- Entries supplied -
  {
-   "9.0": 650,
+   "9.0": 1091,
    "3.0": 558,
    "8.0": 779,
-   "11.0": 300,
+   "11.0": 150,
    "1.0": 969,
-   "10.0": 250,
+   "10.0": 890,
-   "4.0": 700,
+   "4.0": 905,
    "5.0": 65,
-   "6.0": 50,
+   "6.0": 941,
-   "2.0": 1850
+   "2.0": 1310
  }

--

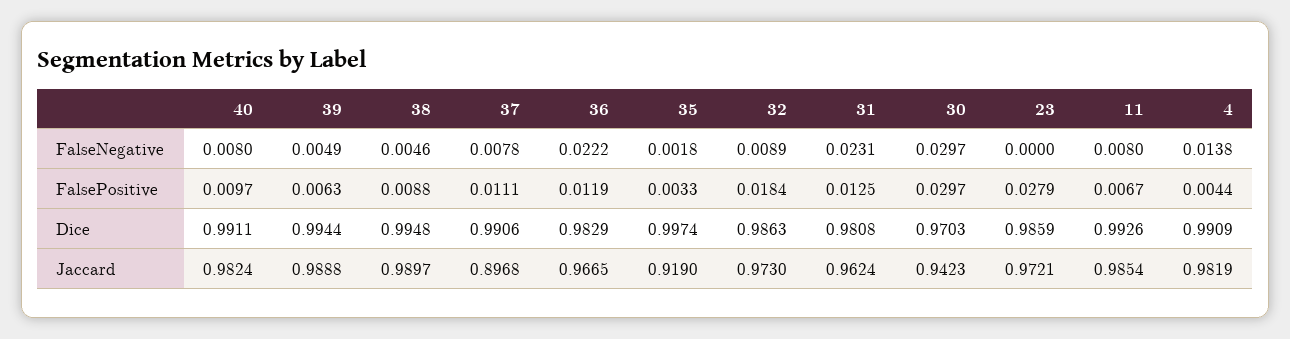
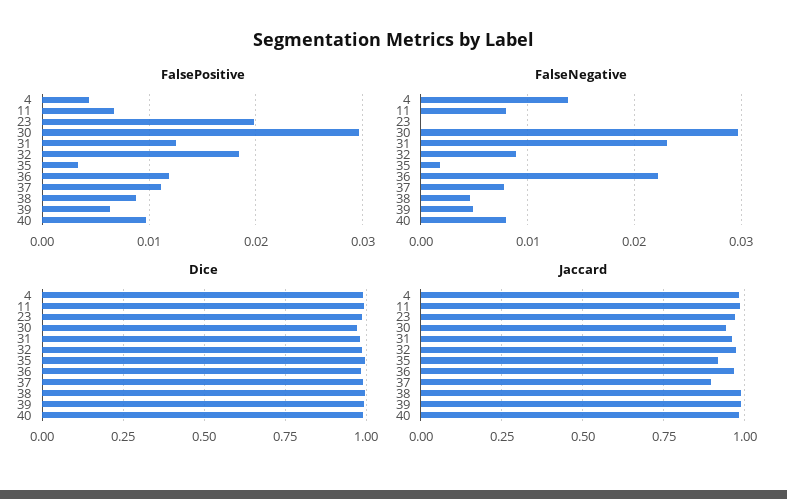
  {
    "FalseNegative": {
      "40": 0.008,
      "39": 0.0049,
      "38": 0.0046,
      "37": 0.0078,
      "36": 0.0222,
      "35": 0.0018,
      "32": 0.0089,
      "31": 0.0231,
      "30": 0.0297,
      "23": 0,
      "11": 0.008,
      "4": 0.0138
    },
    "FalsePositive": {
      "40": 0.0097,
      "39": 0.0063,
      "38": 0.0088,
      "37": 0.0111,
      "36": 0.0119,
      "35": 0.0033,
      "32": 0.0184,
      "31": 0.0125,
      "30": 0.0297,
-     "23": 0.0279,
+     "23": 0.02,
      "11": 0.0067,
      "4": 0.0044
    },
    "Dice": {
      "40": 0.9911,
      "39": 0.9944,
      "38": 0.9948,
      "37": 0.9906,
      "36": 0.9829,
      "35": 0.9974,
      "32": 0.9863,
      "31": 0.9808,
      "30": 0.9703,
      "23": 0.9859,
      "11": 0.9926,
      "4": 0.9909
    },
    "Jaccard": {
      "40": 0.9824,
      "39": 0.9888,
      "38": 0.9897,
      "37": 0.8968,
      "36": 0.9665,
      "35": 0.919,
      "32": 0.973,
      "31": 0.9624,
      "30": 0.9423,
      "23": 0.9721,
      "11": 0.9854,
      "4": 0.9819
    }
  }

* * *

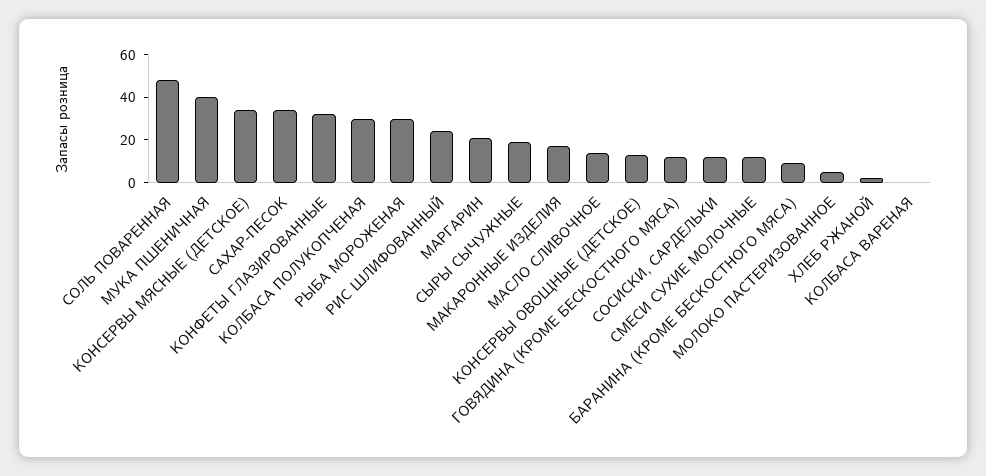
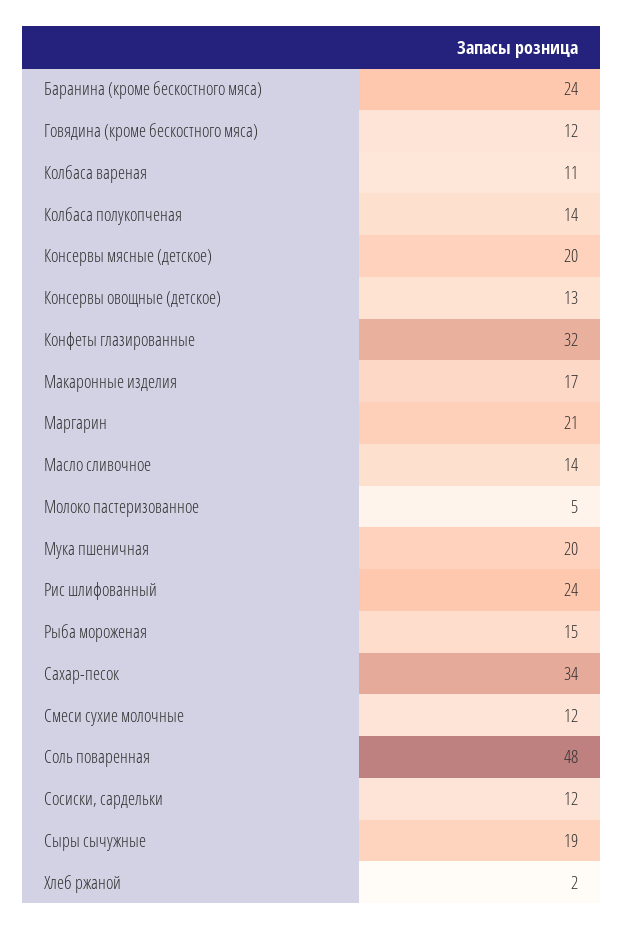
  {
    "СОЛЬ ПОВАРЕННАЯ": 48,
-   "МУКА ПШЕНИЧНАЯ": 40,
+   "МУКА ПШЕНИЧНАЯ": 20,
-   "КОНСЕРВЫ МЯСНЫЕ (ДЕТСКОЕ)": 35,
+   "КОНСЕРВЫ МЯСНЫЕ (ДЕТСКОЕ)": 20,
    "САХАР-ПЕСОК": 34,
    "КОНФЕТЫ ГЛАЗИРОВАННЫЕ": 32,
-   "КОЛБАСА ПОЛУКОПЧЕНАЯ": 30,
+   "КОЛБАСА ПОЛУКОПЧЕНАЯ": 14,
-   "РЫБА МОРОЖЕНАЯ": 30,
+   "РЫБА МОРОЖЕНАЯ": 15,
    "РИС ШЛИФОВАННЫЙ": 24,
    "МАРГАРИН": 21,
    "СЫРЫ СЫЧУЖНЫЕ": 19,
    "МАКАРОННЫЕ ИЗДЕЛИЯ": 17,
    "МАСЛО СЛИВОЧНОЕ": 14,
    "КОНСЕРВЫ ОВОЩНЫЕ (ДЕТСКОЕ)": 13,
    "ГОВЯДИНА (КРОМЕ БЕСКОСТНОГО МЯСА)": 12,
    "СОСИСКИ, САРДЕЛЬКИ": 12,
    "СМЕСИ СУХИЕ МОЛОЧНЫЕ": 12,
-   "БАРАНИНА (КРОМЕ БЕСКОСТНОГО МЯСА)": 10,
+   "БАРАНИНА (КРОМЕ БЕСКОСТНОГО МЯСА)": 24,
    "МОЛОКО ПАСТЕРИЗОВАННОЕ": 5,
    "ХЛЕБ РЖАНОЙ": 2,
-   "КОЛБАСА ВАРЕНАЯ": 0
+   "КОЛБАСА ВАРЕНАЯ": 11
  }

- Your objective -
Only lines of the data holding the word "КРОМЕ" go in the answer. Please copy each of them.

- Answer below -
    "ГОВЯДИНА (КРОМЕ БЕСКОСТНОГО МЯСА)": 12,
-   "БАРАНИНА (КРОМЕ БЕСКОСТНОГО МЯСА)": 10,
+   "БАРАНИНА (КРОМЕ БЕСКОСТНОГО МЯСА)": 24,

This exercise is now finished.